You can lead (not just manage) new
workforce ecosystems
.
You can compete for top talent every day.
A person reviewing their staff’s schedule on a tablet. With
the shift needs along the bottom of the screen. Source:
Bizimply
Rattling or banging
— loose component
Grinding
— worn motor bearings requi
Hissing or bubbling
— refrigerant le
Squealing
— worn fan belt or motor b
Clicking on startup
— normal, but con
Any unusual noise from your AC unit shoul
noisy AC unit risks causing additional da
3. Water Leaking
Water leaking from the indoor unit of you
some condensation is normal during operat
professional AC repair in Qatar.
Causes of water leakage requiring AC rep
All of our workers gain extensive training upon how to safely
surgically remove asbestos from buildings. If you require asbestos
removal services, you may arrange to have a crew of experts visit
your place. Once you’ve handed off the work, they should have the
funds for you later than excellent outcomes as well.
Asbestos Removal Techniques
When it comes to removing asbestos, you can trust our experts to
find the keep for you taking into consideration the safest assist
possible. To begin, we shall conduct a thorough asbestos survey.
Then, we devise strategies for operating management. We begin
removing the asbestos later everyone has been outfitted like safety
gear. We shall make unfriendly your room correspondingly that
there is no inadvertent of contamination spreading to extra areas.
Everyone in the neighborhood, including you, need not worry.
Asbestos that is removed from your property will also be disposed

+ + + + + + +

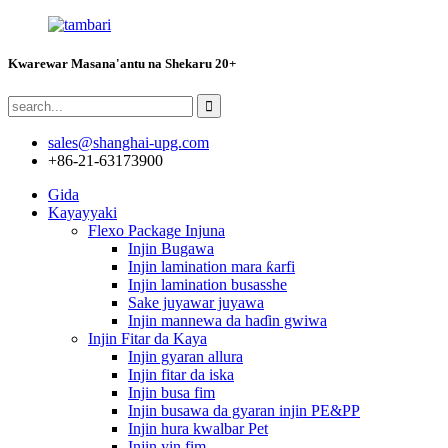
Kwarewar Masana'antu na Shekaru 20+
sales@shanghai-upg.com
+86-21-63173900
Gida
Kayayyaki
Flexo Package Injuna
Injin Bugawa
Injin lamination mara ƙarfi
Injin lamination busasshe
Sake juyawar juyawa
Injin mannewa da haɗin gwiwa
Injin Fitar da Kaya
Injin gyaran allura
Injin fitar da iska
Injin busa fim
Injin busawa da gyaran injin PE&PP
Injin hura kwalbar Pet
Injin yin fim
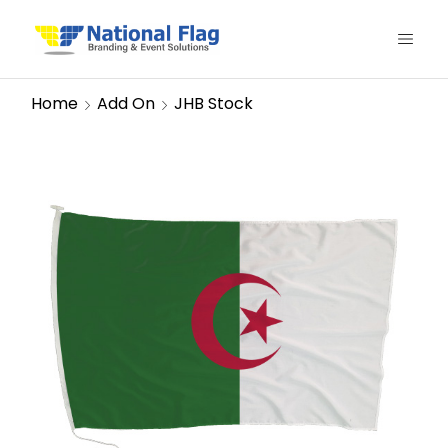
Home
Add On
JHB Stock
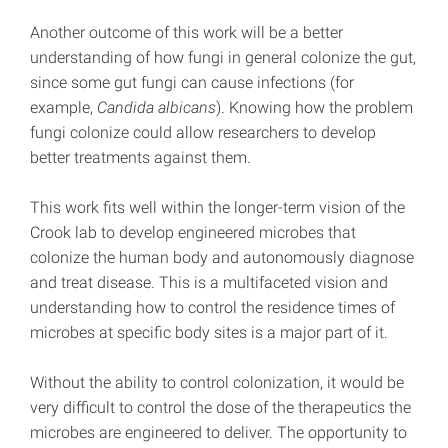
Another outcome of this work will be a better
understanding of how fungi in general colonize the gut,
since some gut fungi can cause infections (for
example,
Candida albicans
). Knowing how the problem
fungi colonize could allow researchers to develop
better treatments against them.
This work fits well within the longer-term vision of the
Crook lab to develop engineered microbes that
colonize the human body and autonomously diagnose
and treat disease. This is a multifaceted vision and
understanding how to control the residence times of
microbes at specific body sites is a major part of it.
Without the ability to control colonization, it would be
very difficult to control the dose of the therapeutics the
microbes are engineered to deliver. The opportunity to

+ + + + + + +

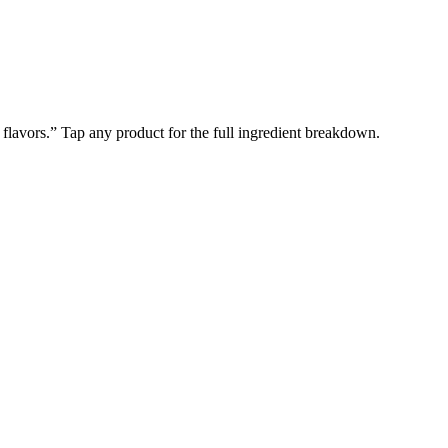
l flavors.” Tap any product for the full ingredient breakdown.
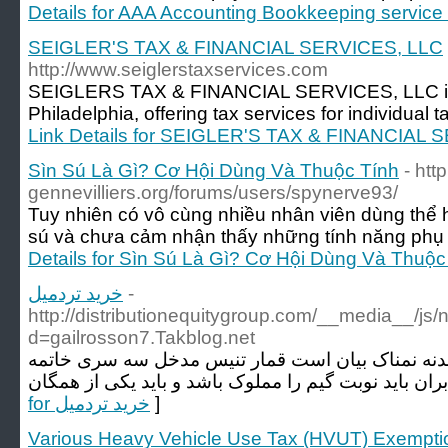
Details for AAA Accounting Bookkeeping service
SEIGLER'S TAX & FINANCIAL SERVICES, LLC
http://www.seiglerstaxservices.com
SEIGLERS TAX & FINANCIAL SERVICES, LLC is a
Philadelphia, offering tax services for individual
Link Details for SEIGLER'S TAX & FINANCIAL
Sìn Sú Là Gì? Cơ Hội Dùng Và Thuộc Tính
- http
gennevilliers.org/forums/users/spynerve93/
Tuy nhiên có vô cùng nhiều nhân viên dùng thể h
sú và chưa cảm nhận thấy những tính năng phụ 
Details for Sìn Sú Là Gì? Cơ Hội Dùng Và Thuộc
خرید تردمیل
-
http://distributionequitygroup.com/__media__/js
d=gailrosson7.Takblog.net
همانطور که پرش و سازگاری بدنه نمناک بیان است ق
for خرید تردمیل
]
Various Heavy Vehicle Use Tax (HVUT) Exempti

+ + + + + + +

Task statement: Look above for the line holding "Any unusual noise from your AC unit shoul" and the line holding "there is no", then output exactly those two lines and every line between them, nothing more.

Written reply:
Any unusual noise from your AC unit shoul
noisy AC unit risks causing additional da
3. Water Leaking
Water leaking from the indoor unit of you
some condensation is normal during operat
professional AC repair in Qatar.
Causes of water leakage requiring AC rep
All of our workers gain extensive training upon how to safely
surgically remove asbestos from buildings. If you require asbestos
removal services, you may arrange to have a crew of experts visit
your place. Once you’ve handed off the work, they should have the
funds for you later than excellent outcomes as well.
Asbestos Removal Techniques
When it comes to removing asbestos, you can trust our experts to
find the keep for you taking into consideration the safest assist
possible. To begin, we shall conduct a thorough asbestos survey.
Then, we devise strategies for operating management. We begin
removing the asbestos later everyone has been outfitted like safety
gear. We shall make unfriendly your room correspondingly that
there is no inadvertent of contamination spreading to extra areas.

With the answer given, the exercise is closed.